We enrolled our 1st grade daughter in a classical school this year and we are really enjoying it. Recently I looked at the future curriculum and noticed in 7th grade they read ancient literature, one book is The Epic of Gilgamesh. I read this in a college literature class and couldn’t remember much about it. I recently started reading it and felt like the content about the harlot and Enkidu was not appropriate for 7th graders. What is your take on this? A young mother of 5,
Hannah, I think it depends on the maturity level of the kids. I would recommend talking with the teacher beforehand to see how they handle it, and make special arrangements if you need to. But keep in mind that 7th graders should have read through the entire Old Testament, and that contains some gnarly bits as well.
Authority and Rewards
“You define masculinity as the glad-hearted acceptance of sacrificial responsibility. What do you think are the chief rewards for taking responsibility? Wil”

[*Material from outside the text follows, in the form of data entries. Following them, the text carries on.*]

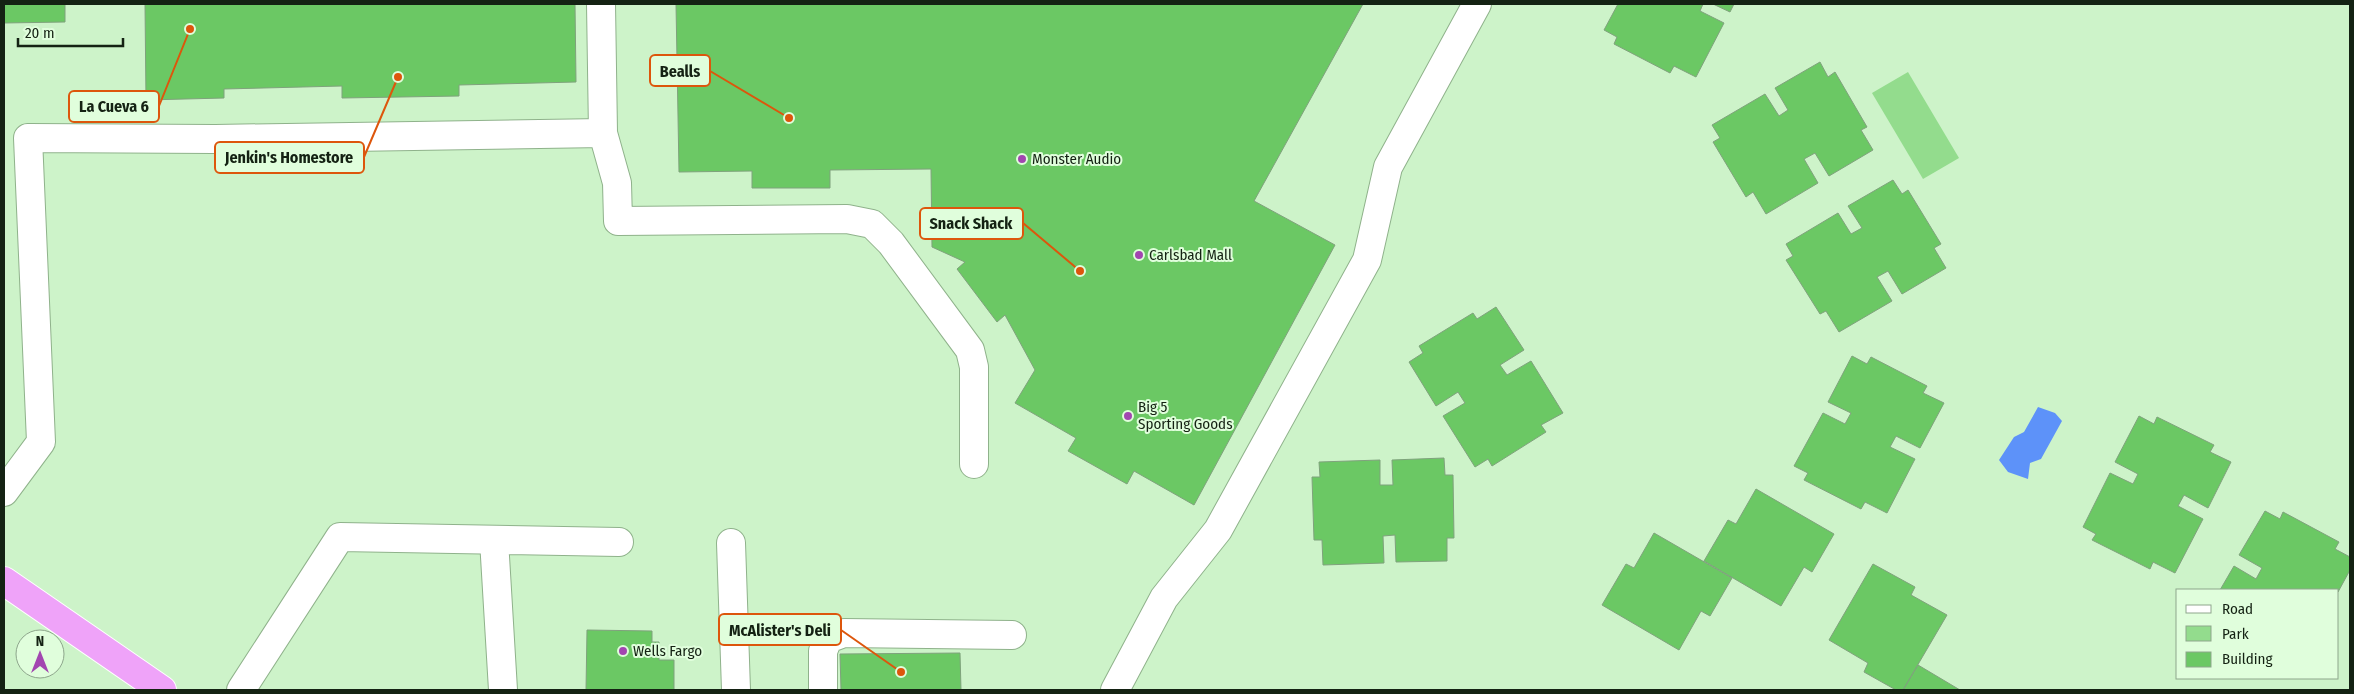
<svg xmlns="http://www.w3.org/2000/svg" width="2354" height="694" viewBox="0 0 2354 694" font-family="'Fira Sans Condensed',sans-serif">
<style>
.green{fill:#93dc8d}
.water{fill:#5d92f9}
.building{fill:#6bc864;stroke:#7fa27c}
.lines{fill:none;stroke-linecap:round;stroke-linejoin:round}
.minor-casing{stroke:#8fb28b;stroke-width:30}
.highway-casing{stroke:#fff;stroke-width:30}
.minor{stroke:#fff;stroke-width:28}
.highway{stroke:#efa3f9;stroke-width:28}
.poi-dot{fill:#a246b0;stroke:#e0fedc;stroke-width:2}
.labels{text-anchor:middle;stroke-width:4;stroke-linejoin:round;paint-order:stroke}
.poi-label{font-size:15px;fill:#142213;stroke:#e0fedc;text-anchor:start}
.leader{fill:none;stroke:#dd560c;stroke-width:2}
.callout-dot{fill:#dd560c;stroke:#e0fedc;stroke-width:2}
.callout{fill:#e0fedc;stroke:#dd560c;stroke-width:2}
.callout-label{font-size:16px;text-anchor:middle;font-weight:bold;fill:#142213}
</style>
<rect width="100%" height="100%" fill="#cdf3c9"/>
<path class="green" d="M1908,72l51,86 -36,21 -51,-86z"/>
<path class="water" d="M2038,407l17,6 7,8 -21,38 -11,4 -2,16 -20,-7 -9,-12 15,-23 10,-5z"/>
<path class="building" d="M4,4h61v18l-61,1z
M145,4h430l1,78 -117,3v11l-117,2v-12l-118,3v9l-78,2z
M676,4h687l-109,197 81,44 -141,260 -60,-34 -7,13 -59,-33 8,-13 -61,-35 20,-33 -30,-55 -8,7 -40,-53 8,-7 -33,-15 -1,-78 -101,1v18h-78v-17l-73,1z
M1618,4h85l-3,7 24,12 -28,54 -22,-11 -4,7 -56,-29 3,-7 -13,-7z
M1713,4h21l-4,8z
M1820,62l8,15 7,-5 32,55 -6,3 12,20 -44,26 -14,-23 -11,6 14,24 -52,31 -13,-22 -7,5 -33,-55 7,-4 -8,-13 53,-31 14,22 9,-6 -13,-22z
M1893,180l9,14 6,-4 33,54 -7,4 12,20 -44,26 -14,-23 -11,6 15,24 -53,31 -13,-21 -6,3 -34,-54 7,-4 -7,-12 52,-31 13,21 11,-6 -14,-22z
M1496,307l28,43 -24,15 7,10 24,-14 32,52 -22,12 5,7 -54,34 -4,-7 -13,8 -32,-51 22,-13 -7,-11 -22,14 -27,-44 14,-9 -4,-7 54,-33 4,6z
M1852,356l15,8 4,-7 56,29 -4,7 21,10 -24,45 -24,-12 -6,11 25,12 -28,54 -22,-11 -4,7 -57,-29 4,-7 -14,-7 29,-53 22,11 6,-11 -23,-11z
M2139,416l15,8 3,-7 57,28 -4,7 21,10 -23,46 -24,-13 -6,11 25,13 -28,54 -22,-11 -3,7 -58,-29 4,-6 -13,-7 27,-54 23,11 5,-10 -23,-12z
M1444,458l1,17h8l1,63h-7v23l-51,1 -1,-27 -12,1 1,27 -61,2 -1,-25h-8l-2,-63h8l-1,-15 61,-2v25h13l-1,-25z
M1756,489l78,45 -22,38 -8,-5 -23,39 -77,-45 24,-41 8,4z
M2265,511l15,8 3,-7 56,30 -4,7 15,8v13l-12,22v-2h-118l14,-24 22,13 6,-11 -23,-13z
M1654,533l78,45 -22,38 -9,-5 -22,39 -77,-45 24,-41 8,4z
M1873,564l42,23 -4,8 36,20 -44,75h-7l-32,-18 4,-9 -39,-23z
M587,630l65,1v11h7v18h15v30h-88z
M960,653l1,37h-120l-1,-36z
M1918,665l42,25h-57z"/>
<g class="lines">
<defs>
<path id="minor" d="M603,133l14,50 1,38 229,-2 25,5 19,19 79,107 4,17v97
M4,492l37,-50 -13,-304 187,1 388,-6 -2,-129
M494,540l9,150
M731,543l5,147
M241,690l99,-153 279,5
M823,690v-39l5,-12 16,-6 168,2
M1115,690l49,-92 54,-68 149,-270 21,-93 89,-163"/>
<path id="highway" d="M4,581l158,109"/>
</defs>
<use href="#minor" class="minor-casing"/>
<use href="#highway" class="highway-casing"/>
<use href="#minor" class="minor"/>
<use href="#highway" class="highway"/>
</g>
<g class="poi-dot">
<circle cx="1022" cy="159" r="5"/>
<circle cx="1139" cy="255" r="5"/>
<circle cx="1128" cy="416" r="5"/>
<circle cx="623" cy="651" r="5"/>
</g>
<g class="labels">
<g class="poi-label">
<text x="1032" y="164">Monster Audio</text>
<text x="1149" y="260">Carlsbad Mall</text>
<text x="1138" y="412">Big 5<tspan x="1138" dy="17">Sporting Goods</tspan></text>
<text x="633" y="656">Wells Fargo</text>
</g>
</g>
<path class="leader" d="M789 118L710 71M190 29L159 106M398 77L364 157M1080 271L1023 223M901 672L841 630"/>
<g class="callout-dot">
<circle cx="789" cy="118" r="5"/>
<circle cx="190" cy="29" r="5"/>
<circle cx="398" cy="77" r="5"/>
<circle cx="1080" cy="271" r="5"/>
<circle cx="901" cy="672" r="5"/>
</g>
<g class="callout">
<rect x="650" y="55" width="60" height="31" rx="5"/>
<rect x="69" y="91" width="90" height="31" rx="5"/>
<rect x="215" y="142" width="149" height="31" rx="5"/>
<rect x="920" y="208" width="103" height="31" rx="5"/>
<rect x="719" y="614" width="122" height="31" rx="5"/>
</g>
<g class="callout-label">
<text x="680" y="77">Bealls</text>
<text x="114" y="112">La Cueva 6</text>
<text x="289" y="163">Jenkin's Homestore</text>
<text x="971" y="229">Snack Shack</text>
<text x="780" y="636">McAlister's Deli</text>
</g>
<rect width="2354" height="694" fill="none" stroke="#142213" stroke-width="10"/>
<rect x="2176" y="589" width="162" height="90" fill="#e0fedc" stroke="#8ea68c"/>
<rect x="2186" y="605" width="25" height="8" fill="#ffffff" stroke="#8ea68c"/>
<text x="2222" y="614" font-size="15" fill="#142213">Road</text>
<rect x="2186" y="626" width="25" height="15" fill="#93dc8d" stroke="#8ea68c"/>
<text x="2222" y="639" font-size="15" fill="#142213">Park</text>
<rect x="2186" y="652" width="25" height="15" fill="#6bc864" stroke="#8ea68c"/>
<text x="2222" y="664" font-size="15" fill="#142213">Building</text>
<g transform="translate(40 654)"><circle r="24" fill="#e0fedc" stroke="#8ea68c"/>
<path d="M0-4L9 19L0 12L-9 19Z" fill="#a246b0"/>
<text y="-8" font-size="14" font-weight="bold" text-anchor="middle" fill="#142213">N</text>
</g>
<path d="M18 38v8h105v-8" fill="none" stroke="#142213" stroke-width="2.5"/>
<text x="25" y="38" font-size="15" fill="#142213" stroke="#e0fedc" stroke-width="4" paint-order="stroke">20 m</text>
</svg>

“Wil, the rest of that formula, as I teach it this. Authority flows to those who take responsibility. Authority flees those who seek to evade it. So I believe that sacrificial responsibility, true masculinity, is the foundation of biblical authority.”
I’m guessing you accidentally deleted or neglected to add an answer to Wil’s question. What are the rewards, specifically?
Garnet, you are right. I did miss that part of his question, probably because the answer was implicit and assumed in what I said. I believe the principal consequence (“reward”) of having authority flow to you is the “reward” of being respected. As love is food for a woman’s soul, so respect is food for a man’s soul.